Each rabbit gets one set of each letter, but can get combos in lower/uppercase.

AABBCCDDEE.

AaBbCcDdEe

aaBBCCDDEE

aabbccddee

(We can make color combinations up all day....)

many times we do not have a clear understanding of a rabbit's genetic code, but by looking at the rabbit, we can assume a lot. When there are hidden possibilities, the unknown is written as a (-), so a black rabbit that is REALLY
aaBBCCDdEe (but we don't know that)can be written aaB-C-D-E-

The dominant genes express themselves no matter what.
Chl, chd and ch work together. (There are other rules here..will add to this list as time goes on.....please add your comments!)

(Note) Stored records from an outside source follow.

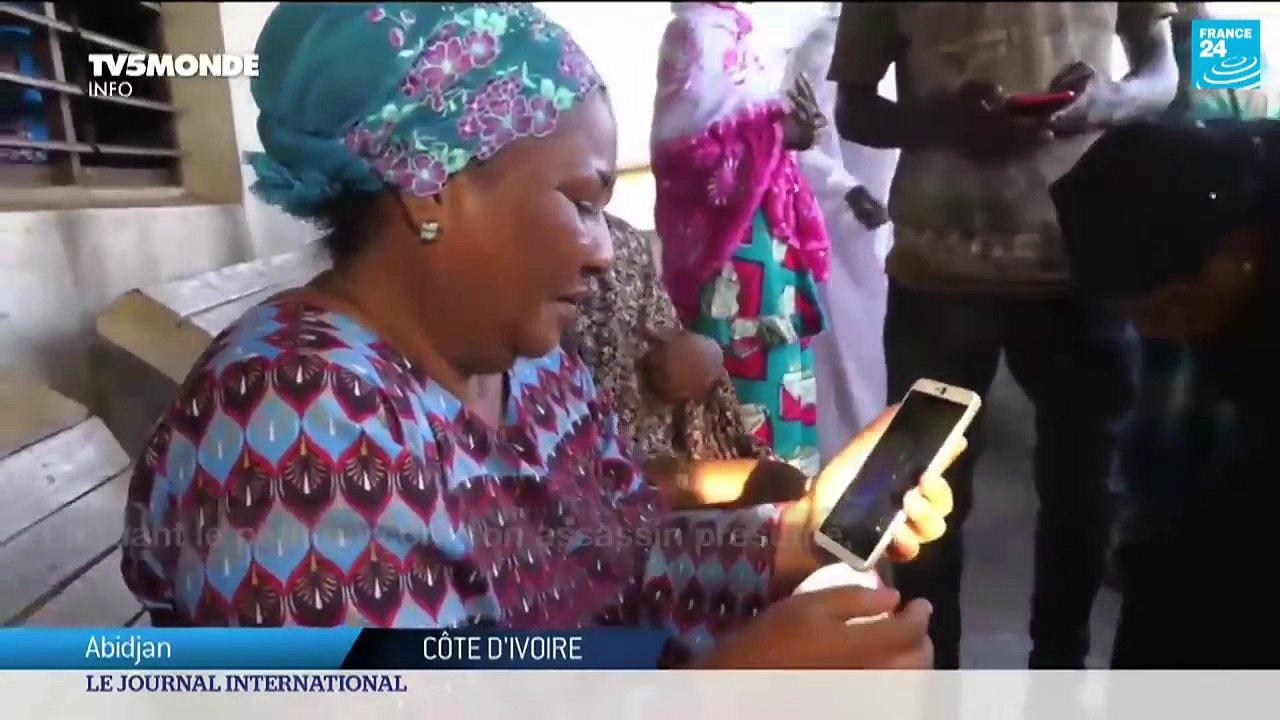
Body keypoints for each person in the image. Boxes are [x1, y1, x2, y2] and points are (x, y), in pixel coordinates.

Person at [119, 3, 958, 670]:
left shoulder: (531, 367)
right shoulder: (295, 422)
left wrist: (802, 533)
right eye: (583, 201)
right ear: (431, 188)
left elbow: (628, 562)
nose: (604, 250)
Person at [827, 2, 1180, 669]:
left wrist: (1112, 99)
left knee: (1088, 496)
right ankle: (929, 683)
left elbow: (1161, 72)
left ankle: (1062, 678)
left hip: (1080, 263)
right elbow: (854, 109)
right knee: (912, 500)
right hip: (936, 265)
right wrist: (939, 119)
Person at [1050, 118, 1279, 668]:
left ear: (1240, 249)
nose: (1154, 329)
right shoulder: (1190, 235)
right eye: (1133, 315)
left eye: (1165, 308)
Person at [650, 2, 830, 477]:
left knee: (779, 373)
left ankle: (786, 500)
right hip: (733, 251)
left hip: (765, 237)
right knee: (742, 382)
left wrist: (789, 133)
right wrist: (779, 132)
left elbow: (746, 126)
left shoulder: (732, 35)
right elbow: (684, 154)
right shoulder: (697, 35)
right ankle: (751, 518)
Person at [781, 5, 898, 463]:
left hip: (877, 234)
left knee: (874, 357)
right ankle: (839, 467)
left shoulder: (894, 48)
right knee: (840, 359)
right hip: (834, 233)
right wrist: (847, 191)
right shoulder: (821, 47)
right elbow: (800, 149)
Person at [568, 212, 770, 466]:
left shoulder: (625, 241)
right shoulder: (527, 247)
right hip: (584, 462)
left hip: (652, 452)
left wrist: (700, 357)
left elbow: (676, 346)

Tortoiseshell patterns all share one thing....they have 2 "ee" genes. What those "ee" genes do is keep the color BLACK from "extending" itself past the extremities of the rabbit (face/feet/tail/haunches/ears). So you get a rabbit with a dark "mask" who's body is a gold (or creme)color of some sort.

Tortoiseshell code is:
aaB-C-D-ee (Glinda)

Chocolate Tortoiseshell code:
aabbC-D-ee (Belinda)

Lilac Tortoiseshell code:
aabbC-ddee (Wee Fellow.....now named NEO!)

Blue Tortoiseshell code
aaB-Cddee

This gets complicated, but just keep at it.